>> BEGIN DATA IN THIS EXERCISE
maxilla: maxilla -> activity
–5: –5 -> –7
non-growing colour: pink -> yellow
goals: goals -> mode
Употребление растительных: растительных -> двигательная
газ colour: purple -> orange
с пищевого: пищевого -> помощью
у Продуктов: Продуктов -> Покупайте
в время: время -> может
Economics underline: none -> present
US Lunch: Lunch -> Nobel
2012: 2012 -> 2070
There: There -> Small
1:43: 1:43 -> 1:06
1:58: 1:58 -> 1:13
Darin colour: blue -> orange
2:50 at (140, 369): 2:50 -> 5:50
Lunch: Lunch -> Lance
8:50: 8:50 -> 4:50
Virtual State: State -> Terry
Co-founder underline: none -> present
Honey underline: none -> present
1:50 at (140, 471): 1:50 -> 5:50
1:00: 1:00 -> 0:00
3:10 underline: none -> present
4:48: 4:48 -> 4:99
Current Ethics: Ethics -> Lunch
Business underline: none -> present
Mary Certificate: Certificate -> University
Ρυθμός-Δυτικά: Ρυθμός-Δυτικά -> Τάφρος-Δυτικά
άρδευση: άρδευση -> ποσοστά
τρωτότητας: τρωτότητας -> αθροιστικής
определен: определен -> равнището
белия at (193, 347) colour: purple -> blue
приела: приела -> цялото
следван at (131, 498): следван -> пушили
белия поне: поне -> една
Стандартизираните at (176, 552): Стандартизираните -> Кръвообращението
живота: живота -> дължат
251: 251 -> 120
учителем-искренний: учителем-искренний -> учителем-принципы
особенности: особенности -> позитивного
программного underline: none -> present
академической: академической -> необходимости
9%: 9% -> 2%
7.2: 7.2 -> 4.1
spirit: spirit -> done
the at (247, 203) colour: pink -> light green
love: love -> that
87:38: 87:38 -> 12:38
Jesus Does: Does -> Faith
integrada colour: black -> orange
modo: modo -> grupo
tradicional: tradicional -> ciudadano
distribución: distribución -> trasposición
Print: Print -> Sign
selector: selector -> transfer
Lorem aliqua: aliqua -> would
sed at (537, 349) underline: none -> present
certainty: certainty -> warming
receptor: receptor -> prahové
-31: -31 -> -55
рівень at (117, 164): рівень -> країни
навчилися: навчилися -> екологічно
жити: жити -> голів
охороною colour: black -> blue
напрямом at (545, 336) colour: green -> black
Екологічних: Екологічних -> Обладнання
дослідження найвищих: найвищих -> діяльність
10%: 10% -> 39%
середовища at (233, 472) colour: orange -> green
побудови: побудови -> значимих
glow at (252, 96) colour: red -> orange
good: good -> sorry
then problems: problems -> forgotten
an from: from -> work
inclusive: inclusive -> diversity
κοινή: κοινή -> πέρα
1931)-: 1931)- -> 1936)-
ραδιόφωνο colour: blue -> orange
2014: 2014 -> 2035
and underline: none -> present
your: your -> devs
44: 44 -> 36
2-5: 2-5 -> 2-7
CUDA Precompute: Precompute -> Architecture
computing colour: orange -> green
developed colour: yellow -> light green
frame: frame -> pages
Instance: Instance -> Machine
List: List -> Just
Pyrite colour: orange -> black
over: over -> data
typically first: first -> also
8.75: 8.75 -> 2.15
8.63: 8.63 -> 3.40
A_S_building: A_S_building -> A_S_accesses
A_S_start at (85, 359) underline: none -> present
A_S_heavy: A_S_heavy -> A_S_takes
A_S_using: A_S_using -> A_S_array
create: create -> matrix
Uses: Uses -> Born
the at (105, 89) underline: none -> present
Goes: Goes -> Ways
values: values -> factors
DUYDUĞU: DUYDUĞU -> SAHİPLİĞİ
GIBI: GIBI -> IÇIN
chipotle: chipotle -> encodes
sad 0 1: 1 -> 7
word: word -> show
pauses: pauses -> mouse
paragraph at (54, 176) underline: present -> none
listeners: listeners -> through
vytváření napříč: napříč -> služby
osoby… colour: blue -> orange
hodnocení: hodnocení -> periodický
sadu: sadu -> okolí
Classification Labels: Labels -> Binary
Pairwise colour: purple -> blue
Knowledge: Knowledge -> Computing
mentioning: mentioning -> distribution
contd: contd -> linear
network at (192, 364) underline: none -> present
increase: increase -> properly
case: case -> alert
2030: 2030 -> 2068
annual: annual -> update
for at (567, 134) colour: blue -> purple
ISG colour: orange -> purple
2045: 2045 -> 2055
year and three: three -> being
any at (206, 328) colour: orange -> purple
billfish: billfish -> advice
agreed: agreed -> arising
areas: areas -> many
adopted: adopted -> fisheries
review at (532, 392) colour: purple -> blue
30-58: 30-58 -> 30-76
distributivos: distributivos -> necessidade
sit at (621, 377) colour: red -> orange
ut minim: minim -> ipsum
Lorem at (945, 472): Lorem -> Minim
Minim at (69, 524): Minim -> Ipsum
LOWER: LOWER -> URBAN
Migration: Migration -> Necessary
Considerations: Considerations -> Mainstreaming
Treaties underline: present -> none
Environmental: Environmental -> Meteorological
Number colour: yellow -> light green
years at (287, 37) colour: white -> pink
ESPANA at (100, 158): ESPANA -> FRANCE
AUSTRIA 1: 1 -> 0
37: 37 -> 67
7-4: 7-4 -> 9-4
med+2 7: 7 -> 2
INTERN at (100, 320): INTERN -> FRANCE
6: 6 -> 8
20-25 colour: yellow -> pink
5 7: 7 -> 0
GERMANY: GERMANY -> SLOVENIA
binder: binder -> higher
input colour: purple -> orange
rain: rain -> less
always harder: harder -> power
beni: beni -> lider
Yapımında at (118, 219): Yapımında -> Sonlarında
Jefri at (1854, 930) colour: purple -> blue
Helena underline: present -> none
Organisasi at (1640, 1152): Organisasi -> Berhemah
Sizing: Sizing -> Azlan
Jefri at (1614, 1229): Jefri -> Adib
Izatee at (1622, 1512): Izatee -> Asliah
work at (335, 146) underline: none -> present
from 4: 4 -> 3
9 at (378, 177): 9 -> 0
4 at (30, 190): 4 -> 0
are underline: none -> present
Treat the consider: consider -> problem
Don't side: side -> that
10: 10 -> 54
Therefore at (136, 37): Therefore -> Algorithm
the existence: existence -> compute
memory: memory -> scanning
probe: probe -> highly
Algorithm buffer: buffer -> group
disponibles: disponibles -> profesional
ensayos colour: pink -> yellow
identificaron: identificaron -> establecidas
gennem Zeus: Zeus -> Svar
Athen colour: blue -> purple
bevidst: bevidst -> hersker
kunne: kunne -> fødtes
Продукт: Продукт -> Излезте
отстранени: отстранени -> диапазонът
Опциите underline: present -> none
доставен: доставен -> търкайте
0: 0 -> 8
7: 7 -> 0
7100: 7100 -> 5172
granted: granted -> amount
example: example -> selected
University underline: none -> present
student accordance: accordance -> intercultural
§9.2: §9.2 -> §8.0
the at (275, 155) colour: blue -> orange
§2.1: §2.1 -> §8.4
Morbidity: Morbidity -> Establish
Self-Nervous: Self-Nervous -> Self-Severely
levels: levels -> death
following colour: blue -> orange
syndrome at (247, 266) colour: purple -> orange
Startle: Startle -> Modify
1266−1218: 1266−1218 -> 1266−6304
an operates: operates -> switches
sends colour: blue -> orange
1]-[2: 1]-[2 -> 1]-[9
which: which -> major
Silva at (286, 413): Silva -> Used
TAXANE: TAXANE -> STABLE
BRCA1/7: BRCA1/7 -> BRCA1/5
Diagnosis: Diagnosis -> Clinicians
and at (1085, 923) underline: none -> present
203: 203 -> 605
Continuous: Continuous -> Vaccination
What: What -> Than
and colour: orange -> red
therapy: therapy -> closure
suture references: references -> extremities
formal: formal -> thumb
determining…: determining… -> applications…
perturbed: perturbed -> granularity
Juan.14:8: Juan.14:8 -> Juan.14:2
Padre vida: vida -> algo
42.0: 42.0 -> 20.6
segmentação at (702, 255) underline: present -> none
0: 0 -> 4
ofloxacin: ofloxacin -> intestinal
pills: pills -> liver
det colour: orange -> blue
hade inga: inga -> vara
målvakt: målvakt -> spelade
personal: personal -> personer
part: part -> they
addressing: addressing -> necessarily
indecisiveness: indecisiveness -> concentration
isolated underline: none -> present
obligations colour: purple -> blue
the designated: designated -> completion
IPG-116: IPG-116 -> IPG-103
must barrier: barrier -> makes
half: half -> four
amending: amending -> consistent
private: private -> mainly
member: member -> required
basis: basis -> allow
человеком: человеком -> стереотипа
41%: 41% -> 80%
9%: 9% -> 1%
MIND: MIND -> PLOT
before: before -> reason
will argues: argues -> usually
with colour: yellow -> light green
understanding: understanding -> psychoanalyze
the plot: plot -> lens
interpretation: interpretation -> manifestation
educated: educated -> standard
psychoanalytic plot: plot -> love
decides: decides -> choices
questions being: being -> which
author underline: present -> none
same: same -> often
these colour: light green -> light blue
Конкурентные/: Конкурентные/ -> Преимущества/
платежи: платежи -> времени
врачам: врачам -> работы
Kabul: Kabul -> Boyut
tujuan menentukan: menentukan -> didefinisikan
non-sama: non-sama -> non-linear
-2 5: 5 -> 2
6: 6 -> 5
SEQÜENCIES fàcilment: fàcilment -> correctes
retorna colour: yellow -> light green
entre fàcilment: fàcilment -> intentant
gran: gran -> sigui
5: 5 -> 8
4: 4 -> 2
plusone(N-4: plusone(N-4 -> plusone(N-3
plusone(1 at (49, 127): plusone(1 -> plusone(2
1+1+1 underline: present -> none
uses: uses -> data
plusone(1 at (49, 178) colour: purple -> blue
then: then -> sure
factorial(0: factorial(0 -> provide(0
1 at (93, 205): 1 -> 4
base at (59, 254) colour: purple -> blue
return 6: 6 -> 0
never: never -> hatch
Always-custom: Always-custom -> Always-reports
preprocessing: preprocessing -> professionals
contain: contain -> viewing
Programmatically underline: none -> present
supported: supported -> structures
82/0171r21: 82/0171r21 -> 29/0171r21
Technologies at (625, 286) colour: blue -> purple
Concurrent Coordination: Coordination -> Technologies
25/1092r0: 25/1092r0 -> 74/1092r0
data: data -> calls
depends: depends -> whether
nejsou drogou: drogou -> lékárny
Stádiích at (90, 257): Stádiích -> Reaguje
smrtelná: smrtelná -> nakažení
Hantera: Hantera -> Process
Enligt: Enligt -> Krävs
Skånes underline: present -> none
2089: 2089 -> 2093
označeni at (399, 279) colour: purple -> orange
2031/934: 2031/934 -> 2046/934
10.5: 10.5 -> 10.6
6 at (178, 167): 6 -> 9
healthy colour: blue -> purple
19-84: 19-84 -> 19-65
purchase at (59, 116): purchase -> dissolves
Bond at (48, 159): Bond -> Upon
>> END DATA IN THIS EXERCISE
STATED PROBLEM = Update the lines from the start of the Lists of differences through the line containing "в время: время -> может", inclusive, by replacing "colour" with "color" and leaving everything else as it is.

RESULT =
maxilla: maxilla -> activity
–5: –5 -> –7
non-growing color: pink -> yellow
goals: goals -> mode
Употребление растительных: растительных -> двигательная
газ color: purple -> orange
с пищевого: пищевого -> помощью
у Продуктов: Продуктов -> Покупайте
в время: время -> может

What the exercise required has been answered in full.